Modulation of the postprandial phase by beta-glucan in overweight subjects: effects on glucose and insulin kinetics

Julie-Anne Nazare, Sylvie Normand, Angeliki Oste Triantafyllou, Aude Brac de la Perrière, Michel Desage, Martine Laville
Molecular Nutrition & Food Research 2009, 53 (3): 361-9
18837470
Decreasing the postprandial glucose response is potentially of major importance to public health when low-glycemic index or high-fibre content foods are associated with a decreased risk of diabetes. We investigated in overweight subjects the effect of adding beta-glucan (BG) to a polenta (Pol) meal on postprandial metabolism and glucose bioavailability using stable isotopes. In this single-blind, randomized, crossover trial, 12 subjects ate two meals containing Pol with (Pol + BG) or without (Pol) 5 g BG. Concentrations of glucose, insulin, C-peptide, nonesterified fatty acids, triacylglycerol, total and exogenous glucose kinetics were assessed for 6 h postprandially.
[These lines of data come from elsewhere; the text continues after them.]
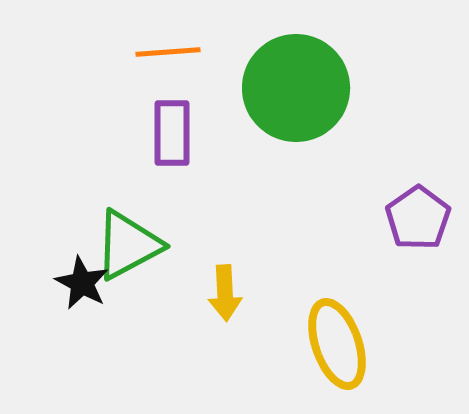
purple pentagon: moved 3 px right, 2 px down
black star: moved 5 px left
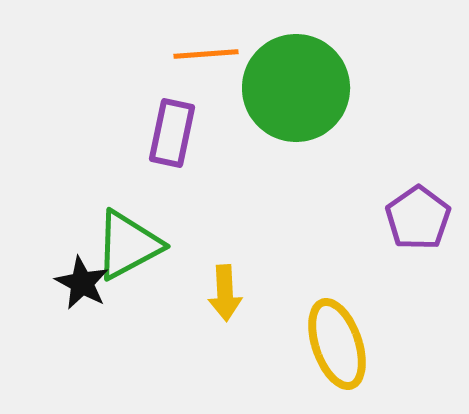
orange line: moved 38 px right, 2 px down
purple rectangle: rotated 12 degrees clockwise
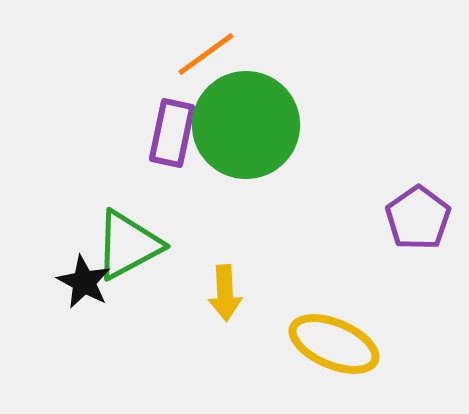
orange line: rotated 32 degrees counterclockwise
green circle: moved 50 px left, 37 px down
black star: moved 2 px right, 1 px up
yellow ellipse: moved 3 px left; rotated 48 degrees counterclockwise
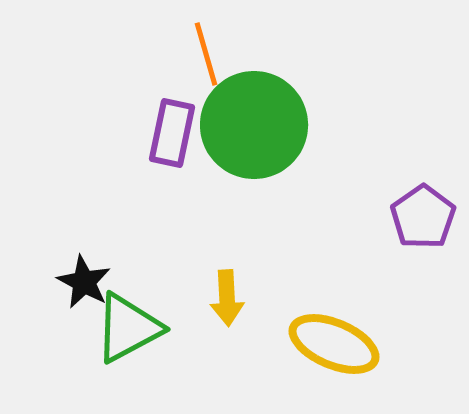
orange line: rotated 70 degrees counterclockwise
green circle: moved 8 px right
purple pentagon: moved 5 px right, 1 px up
green triangle: moved 83 px down
yellow arrow: moved 2 px right, 5 px down
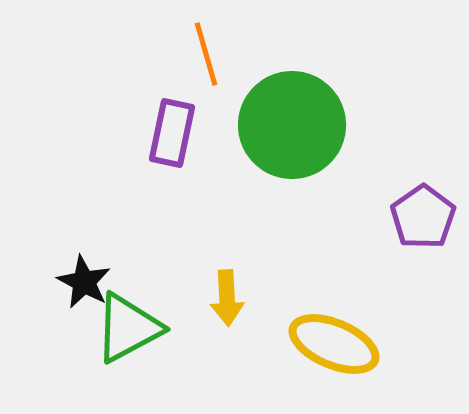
green circle: moved 38 px right
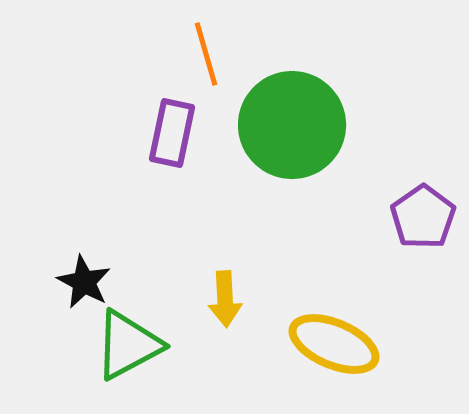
yellow arrow: moved 2 px left, 1 px down
green triangle: moved 17 px down
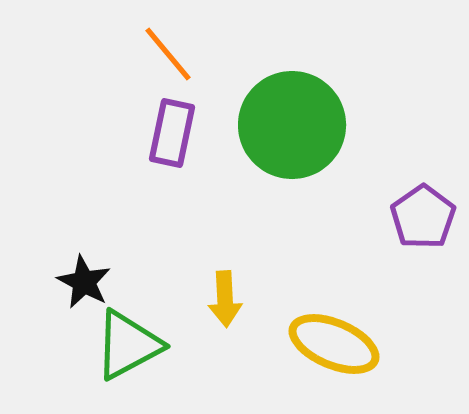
orange line: moved 38 px left; rotated 24 degrees counterclockwise
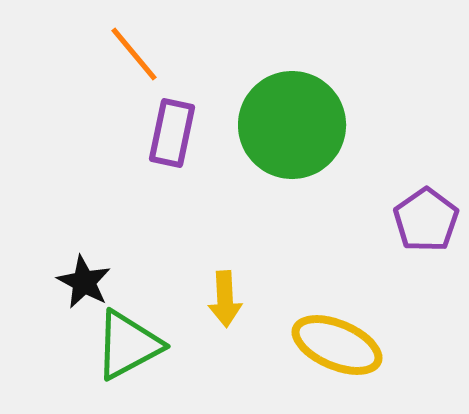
orange line: moved 34 px left
purple pentagon: moved 3 px right, 3 px down
yellow ellipse: moved 3 px right, 1 px down
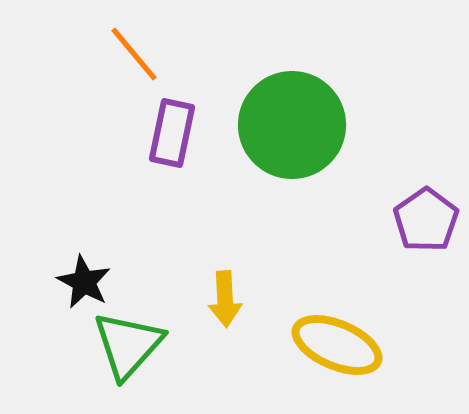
green triangle: rotated 20 degrees counterclockwise
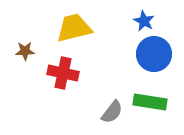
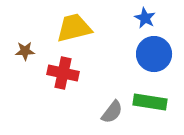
blue star: moved 1 px right, 3 px up
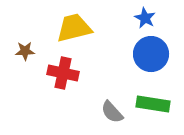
blue circle: moved 3 px left
green rectangle: moved 3 px right, 2 px down
gray semicircle: rotated 100 degrees clockwise
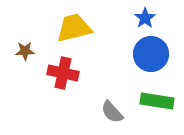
blue star: rotated 10 degrees clockwise
green rectangle: moved 4 px right, 3 px up
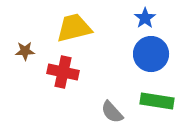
red cross: moved 1 px up
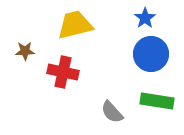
yellow trapezoid: moved 1 px right, 3 px up
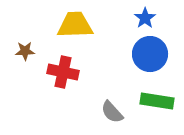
yellow trapezoid: rotated 12 degrees clockwise
blue circle: moved 1 px left
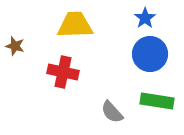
brown star: moved 10 px left, 5 px up; rotated 18 degrees clockwise
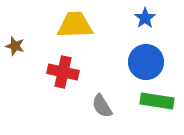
blue circle: moved 4 px left, 8 px down
gray semicircle: moved 10 px left, 6 px up; rotated 10 degrees clockwise
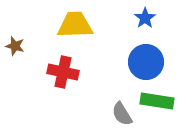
gray semicircle: moved 20 px right, 8 px down
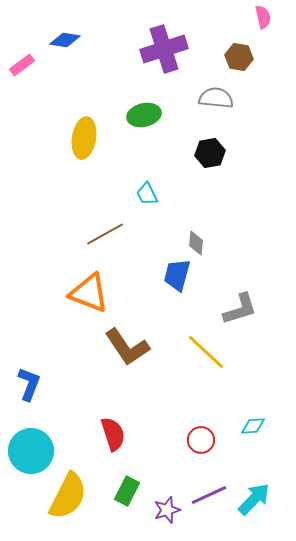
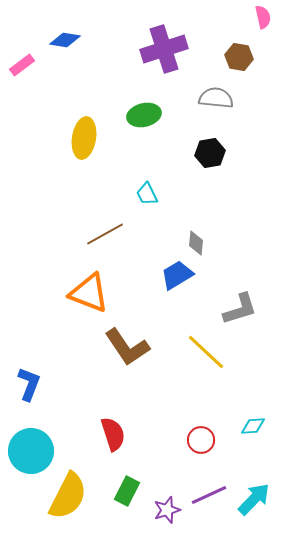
blue trapezoid: rotated 44 degrees clockwise
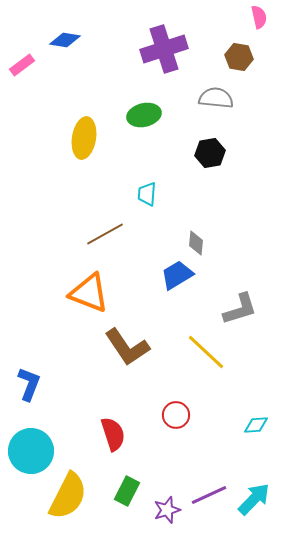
pink semicircle: moved 4 px left
cyan trapezoid: rotated 30 degrees clockwise
cyan diamond: moved 3 px right, 1 px up
red circle: moved 25 px left, 25 px up
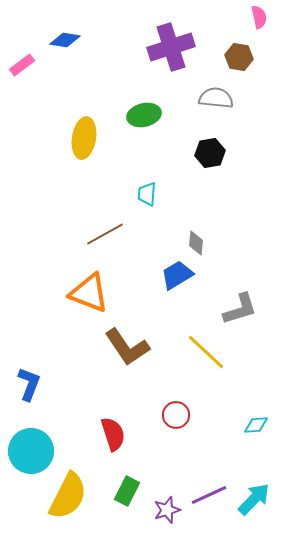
purple cross: moved 7 px right, 2 px up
The kinetics of total and exogenous glucose importantly differed between the meals, but not the quantity of total and exogenous glucose appearing in plasma. Less total and exogenous glucose appeared during the first 120 min after the Pol + BG meal; the phenomenon was then reversed (both p < 0.0001). After 120 min, glucose and insulin responses declined, but remained higher after the Pol + BG meal (p < 0.05) in parallel to the inhibition of lipolysis. The endogenous glucose production (EGP) was significantly more inhibited after the Pol + BG meal. The addition of BG slowed the appearance of glucose in plasma, resulting in longer-lasting insulin secretion which exerted a prolonged inhibition of EGP and lipolysis.